╭─ SOURCE MATERIAL

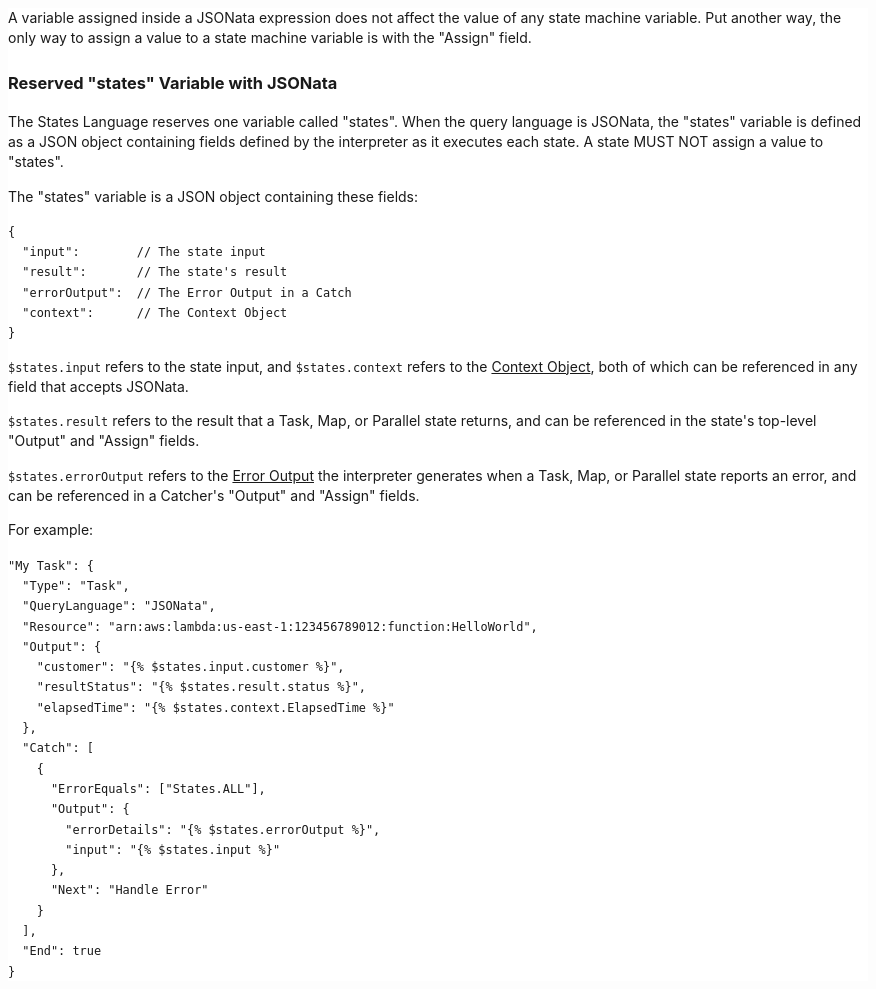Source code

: 
A variable assigned inside a JSONata expression does not affect the
value of any state machine variable. Put another way, the only way to
assign a value to a state machine variable is with the \"Assign\" field.

### Reserved \"states\" Variable with JSONata

The States Language reserves one variable called \"states\". When the
query language is JSONata, the \"states\" variable is defined as a JSON
object containing fields defined by the interpreter as it executes each
state. A state MUST NOT assign a value to \"states\".

The \"states\" variable is a JSON object containing these fields:


``` 
{
  "input":        // The state input
  "result":       // The state's result
  "errorOutput":  // The Error Output in a Catch
  "context":      // The Context Object
}
```


`$states.input` refers to the state input, and `$states.context` refers
to the [Context Object](#context-object), both of which can be
referenced in any field that accepts JSONata.

`$states.result` refers to the result that a Task, Map, or Parallel
state returns, and can be referenced in the state\'s top-level
\"Output\" and \"Assign\" fields.

`$states.errorOutput` refers to the [Error Output](#error-output) the
interpreter generates when a Task, Map, or Parallel state reports an
error, and can be referenced in a Catcher\'s \"Output\" and \"Assign\"
fields.

For example:

``` 
"My Task": {
  "Type": "Task",
  "QueryLanguage": "JSONata",
  "Resource": "arn:aws:lambda:us-east-1:123456789012:function:HelloWorld",
  "Output": {
    "customer": "{% $states.input.customer %}",
    "resultStatus": "{% $states.result.status %}",
    "elapsedTime": "{% $states.context.ElapsedTime %}"
  },
  "Catch": [
    {
      "ErrorEquals": ["States.ALL"],
      "Output": {
        "errorDetails": "{% $states.errorOutput %}",
        "input": "{% $states.input %}"
      },
      "Next": "Handle Error"
    }
  ],
  "End": true
}
```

╰─

=== REQUIREMENT ===
A complete answer gives every line of the records holding "Task".

=== ANSWER TO THE EXERCISE ===
`$states.result` refers to the result that a Task, Map, or Parallel
interpreter generates when a Task, Map, or Parallel state reports an
"My Task": {
  "Type": "Task",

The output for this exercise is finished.